Think outside the pot and prepare chuck roast in the style of a slow-cooking world culinarian. You can make a fabulously French boeuf ben daube, an awesome Alsatian bacheofe and a provincial pot-au-feu in a slow cooker, as well as an array of authentic south-of-the-border favorites like caldo de res, carne en su jugo and machaca.
For a tender and robust beefy flavor, use a chuck eye roast. At a little more than $6 per pound, chuck eye costs a bit more than regular chuck roast, but its superior marbling and flavor — which comes from its proximity to the rib-eye section of the steer — makes it worth the cost.
Great Northern Beans
Homemade Cost: Approximately $2 for 2 lbs.
Not only are they inexpensive, but beans also offer many health benefits. Great northern beans are like the American cousin of Italian cannellini. With a robust mouthfeel, nutty flavor and firm structure, great northerns do everything cannellini can do and more.
Great northern beans’ versatility alone makes them an economical kitchen staple. Salads, stews, ragouts, purees, soups, fritters, dips à la hummus and homemade veggie burgers are a few of many directions you can go with great northern beans and a slow cooker.
Cook great northerns with homemade stock when possible. The combination of umami from the stock and the natural meatiness of the beans elevates any dish.
White or Brown Rice
Homemade Cost: Approximately $3 per pound (white or brown)
Like all staple foods, you find rice in just about every recognized world cuisine. Cajun jambalaya, Filipino arroz caldo and Puerto Rican arroz con grandules are a few heritage dishes you can make in a slow cooker.
Brown rice cooks just as well in a slow cooker as it does in a saucepan. You do need a little less water or stock when cooking brown rice in a slow cooker, but that aside, you can substitute brown rice in just about any slow cooker white-rice recipe.
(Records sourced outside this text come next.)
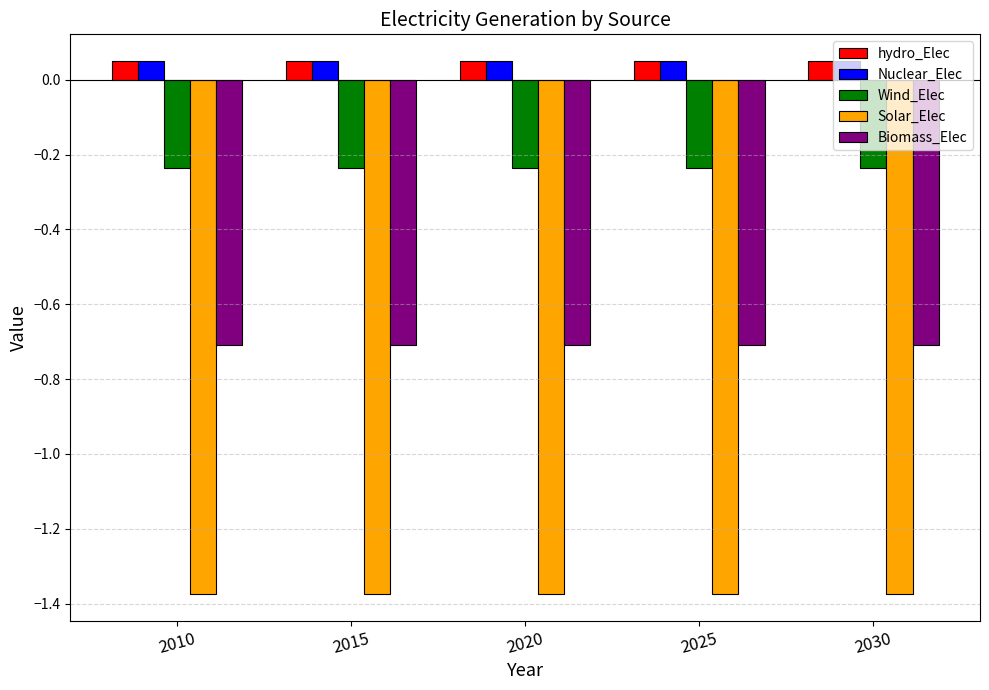

What is the spread (max minus min) of values at 2020?

1.4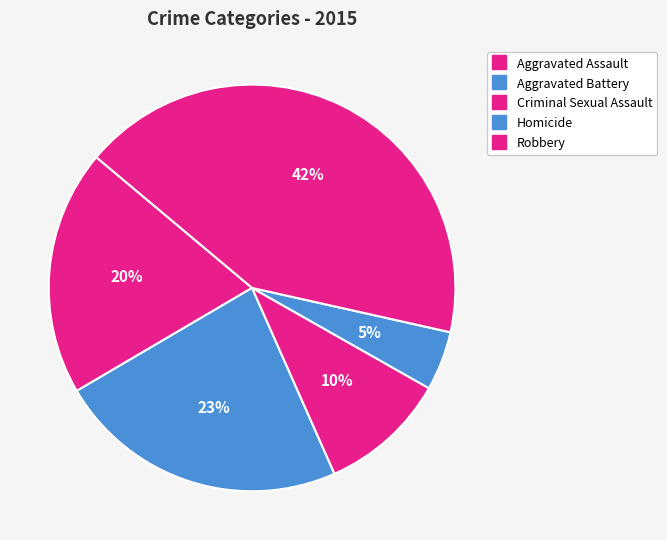

Between Homicide and Criminal Sexual Assault, which is larger?

Criminal Sexual Assault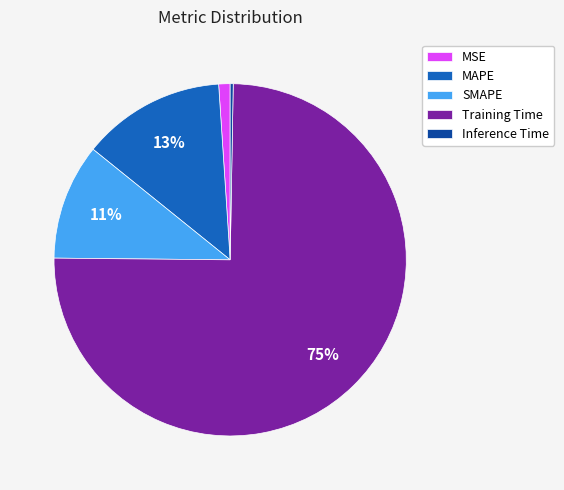

To the nearest percent, what portion does SMAPE represent?

11%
Mix it up and add dried beans and other legumes to your slow cooker rice recipe. In addition to classic red beans and rice, try brown rice and great northerns, wild rice, brown rice and black-eyed peas, and lentils and rice to use in a dal-based curry. Use your slow cooker rice as the foundation of a grain bowl — then you’ll be making one of this year’s food trends.
Although slow cookers make great tools for cooking rice, they don’t function the same as rice cookers, so be sure to follow your slow cooker rice recipes. Some rice cookers, on the other hand, have a slow cooker function you can use for any slow cooker recipe.